(Stored records)
Segment Open
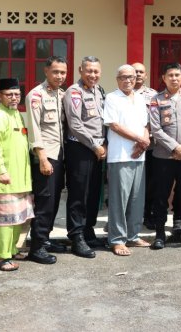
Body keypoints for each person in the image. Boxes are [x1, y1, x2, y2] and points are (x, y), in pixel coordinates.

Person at [148, 62, 181, 249]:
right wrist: (174, 148)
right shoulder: (156, 100)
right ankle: (160, 234)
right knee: (161, 196)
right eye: (170, 75)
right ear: (164, 78)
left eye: (177, 75)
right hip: (163, 157)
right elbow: (156, 128)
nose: (174, 78)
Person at [0, 78, 34, 272]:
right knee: (4, 220)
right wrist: (1, 171)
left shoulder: (16, 114)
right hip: (5, 178)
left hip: (20, 178)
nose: (13, 98)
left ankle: (11, 249)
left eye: (16, 94)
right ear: (0, 96)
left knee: (17, 218)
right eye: (9, 94)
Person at [104, 64, 151, 256]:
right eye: (123, 77)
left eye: (131, 77)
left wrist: (144, 141)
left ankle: (132, 235)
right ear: (117, 79)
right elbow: (114, 125)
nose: (128, 80)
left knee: (136, 199)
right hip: (120, 156)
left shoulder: (140, 98)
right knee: (119, 200)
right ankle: (117, 239)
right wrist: (139, 139)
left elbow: (145, 124)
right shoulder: (112, 98)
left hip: (139, 154)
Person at [25, 56, 68, 264]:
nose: (59, 76)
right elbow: (34, 129)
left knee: (54, 199)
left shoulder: (64, 95)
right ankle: (37, 246)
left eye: (63, 72)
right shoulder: (36, 95)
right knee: (44, 202)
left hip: (61, 156)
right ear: (46, 71)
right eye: (55, 72)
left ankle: (46, 238)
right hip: (47, 156)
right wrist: (42, 158)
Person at [63, 56, 106, 258]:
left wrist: (102, 144)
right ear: (81, 70)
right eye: (89, 71)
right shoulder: (74, 92)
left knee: (93, 194)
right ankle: (76, 236)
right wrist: (95, 145)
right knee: (78, 194)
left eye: (96, 71)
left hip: (97, 149)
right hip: (80, 148)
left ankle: (88, 230)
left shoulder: (100, 91)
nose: (93, 75)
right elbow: (75, 124)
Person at [132, 62, 159, 230]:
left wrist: (144, 139)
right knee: (125, 184)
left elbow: (155, 119)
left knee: (150, 183)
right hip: (126, 146)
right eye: (135, 71)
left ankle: (148, 214)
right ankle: (122, 217)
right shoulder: (120, 93)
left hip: (149, 146)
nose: (138, 74)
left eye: (141, 72)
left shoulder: (153, 95)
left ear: (146, 75)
Segment Closed
• _Description of the task_
Write out exactly the lines from the one with "left shoulder: (100, 91)" through the end of the records above, both ends included, and leave out all other lines.

• _Answer section_
left shoulder: (100, 91)
nose: (93, 75)
right elbow: (75, 124)
Person at [132, 62, 159, 230]:
left wrist: (144, 139)
right knee: (125, 184)
left elbow: (155, 119)
left knee: (150, 183)
right hip: (126, 146)
right eye: (135, 71)
left ankle: (148, 214)
right ankle: (122, 217)
right shoulder: (120, 93)
left hip: (149, 146)
nose: (138, 74)
left eye: (141, 72)
left shoulder: (153, 95)
left ear: (146, 75)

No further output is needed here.